Dementia, which affects the cognitive abilities of sufferers to the extent that they become unable to recognise what was once very familiar, is on the rise. Current estimates put the number of sufferers worldwide at around 44 million with a projected figure of 76 million by the year 2030. It is a daunting and terrifying prospect made more so by the fact that far less money is being allocated to research compared to other major diseases. The sheer scale of sufferers has instilled an unprecedented sense of urgency among those studying the disease. The result of their dedication is beginning to stir great excitement in medical circles and among people affected by dementia.
G8 Response To Dementia
Recent news from leading UK researchers into Dementia has the millions of sufferers worldwide holding their breath in hopeful anticipation of the breakthroughs that are said to be imminent. Just as heartening is the political response to pleas from the medical community that Alzheimer’s be treated with global urgency. It is what spurred an unprecedented gathering of health ministers from G8 nations who met at a landmark summit in London in early December 2013. What emerged was an ambitious set of goals aimed at identifying a cure for the disease by 2025, or, at the very least, to have formulated a disease-modifying therapy by that date.

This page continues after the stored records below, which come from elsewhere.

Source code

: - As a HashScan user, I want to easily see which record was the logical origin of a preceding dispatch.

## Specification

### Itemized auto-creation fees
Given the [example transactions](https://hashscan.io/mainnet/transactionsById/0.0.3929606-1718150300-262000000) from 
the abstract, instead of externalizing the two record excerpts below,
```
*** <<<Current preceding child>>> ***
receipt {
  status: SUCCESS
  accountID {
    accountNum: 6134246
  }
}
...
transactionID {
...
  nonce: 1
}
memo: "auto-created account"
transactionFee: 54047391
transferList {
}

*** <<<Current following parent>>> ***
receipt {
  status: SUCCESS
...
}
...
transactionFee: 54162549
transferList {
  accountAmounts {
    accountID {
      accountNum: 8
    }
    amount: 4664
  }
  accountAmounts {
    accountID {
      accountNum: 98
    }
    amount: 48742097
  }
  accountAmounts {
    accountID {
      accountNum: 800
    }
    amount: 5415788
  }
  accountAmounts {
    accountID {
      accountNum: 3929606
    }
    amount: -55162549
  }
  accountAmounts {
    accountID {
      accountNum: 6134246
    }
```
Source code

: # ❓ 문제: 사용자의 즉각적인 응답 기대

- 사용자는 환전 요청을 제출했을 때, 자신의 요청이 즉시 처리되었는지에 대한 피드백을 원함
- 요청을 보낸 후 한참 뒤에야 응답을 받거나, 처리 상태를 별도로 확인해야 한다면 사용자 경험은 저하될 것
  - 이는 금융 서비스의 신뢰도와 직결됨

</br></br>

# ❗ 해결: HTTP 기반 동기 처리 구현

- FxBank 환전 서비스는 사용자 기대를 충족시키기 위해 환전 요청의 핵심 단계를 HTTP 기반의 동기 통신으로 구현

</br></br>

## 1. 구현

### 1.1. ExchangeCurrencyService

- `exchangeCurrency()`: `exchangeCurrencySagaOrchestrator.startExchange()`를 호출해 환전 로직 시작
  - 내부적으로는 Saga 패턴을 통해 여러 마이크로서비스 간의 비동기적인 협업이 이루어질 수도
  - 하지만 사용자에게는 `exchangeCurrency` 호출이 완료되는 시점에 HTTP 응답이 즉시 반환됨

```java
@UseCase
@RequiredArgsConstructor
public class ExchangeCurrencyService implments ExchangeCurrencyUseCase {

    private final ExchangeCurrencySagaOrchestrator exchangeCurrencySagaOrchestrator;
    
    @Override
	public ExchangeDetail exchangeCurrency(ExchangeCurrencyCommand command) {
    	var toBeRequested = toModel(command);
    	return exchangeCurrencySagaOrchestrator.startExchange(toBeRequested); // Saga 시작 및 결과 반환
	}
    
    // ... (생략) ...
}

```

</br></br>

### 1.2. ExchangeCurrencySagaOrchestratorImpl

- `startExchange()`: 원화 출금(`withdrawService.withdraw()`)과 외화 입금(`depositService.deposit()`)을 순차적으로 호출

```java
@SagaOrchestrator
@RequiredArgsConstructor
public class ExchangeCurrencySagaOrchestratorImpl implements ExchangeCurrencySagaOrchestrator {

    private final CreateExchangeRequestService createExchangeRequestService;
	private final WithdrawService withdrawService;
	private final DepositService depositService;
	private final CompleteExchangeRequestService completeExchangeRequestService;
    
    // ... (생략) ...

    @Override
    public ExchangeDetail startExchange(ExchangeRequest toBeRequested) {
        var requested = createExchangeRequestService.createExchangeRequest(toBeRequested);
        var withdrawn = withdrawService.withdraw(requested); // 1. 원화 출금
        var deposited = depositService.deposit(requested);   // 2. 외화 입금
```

Although it will require a significant increase in research funding it was agreed by those attending the London summit that this should be made available. It was further agreed that a much larger number of researchers should be involved in clinical trials. The enthusiasm shown in making these and other promises has inspired new hope in sufferers, their families and carers. It has also greatly encouraged doctors currently involved in trials. The director of research at Alzheimer’s Research UK is now predicting that a significant breakthrough would be made in the next five years. Some drugs already show promise.
Solanezumab is an Alzheimer’s drug that could lead to an effective preventative treatment for the disease. The drug targets amyloid, which is a protein that begins to build in the brain of those at risk of developing dementia. Having shown some effect in slowing cognitive decline in patients with mild Alzheimer’s, it is hoped that further clinical trials will produce the desired results and that monthly injections of the drug will slow or prevent the onset of the disease. Early detection of Alzheimer’s seems central to controlling its progress.
Thanks to technology that makes imaging of the pathology of Alzheimer’s possible, doctors have determined that the disease can begin almost ten years before actual symptoms become apparent. With a better understanding of this dreaded affliction it is hoped that with early detection drugs such as Solanezumab will eventually be able to stop the disease in its tracks. Researchers like Dr Eric Karran of Alzheimer’s Research UK are highly encouraged by the initial effects of treatments being tested and he feels certain that the dawning of this new era in dementia research will bear significant fruits in the near future. It is a global ambition that is said to be high on the agenda for 2014.
Agreement reached by the G8 nations and the signed declaration which resulted are testimony to a firm and global commitment to bringing relief not only to sufferers of dementia, but to their families and loved ones who suffer equally. It promises international cooperation for a renewed onslaught on a devastating disease. Perhaps the global spotlight will at last illuminate the dark and unfamiliar terrain that shrouds the identities of so many.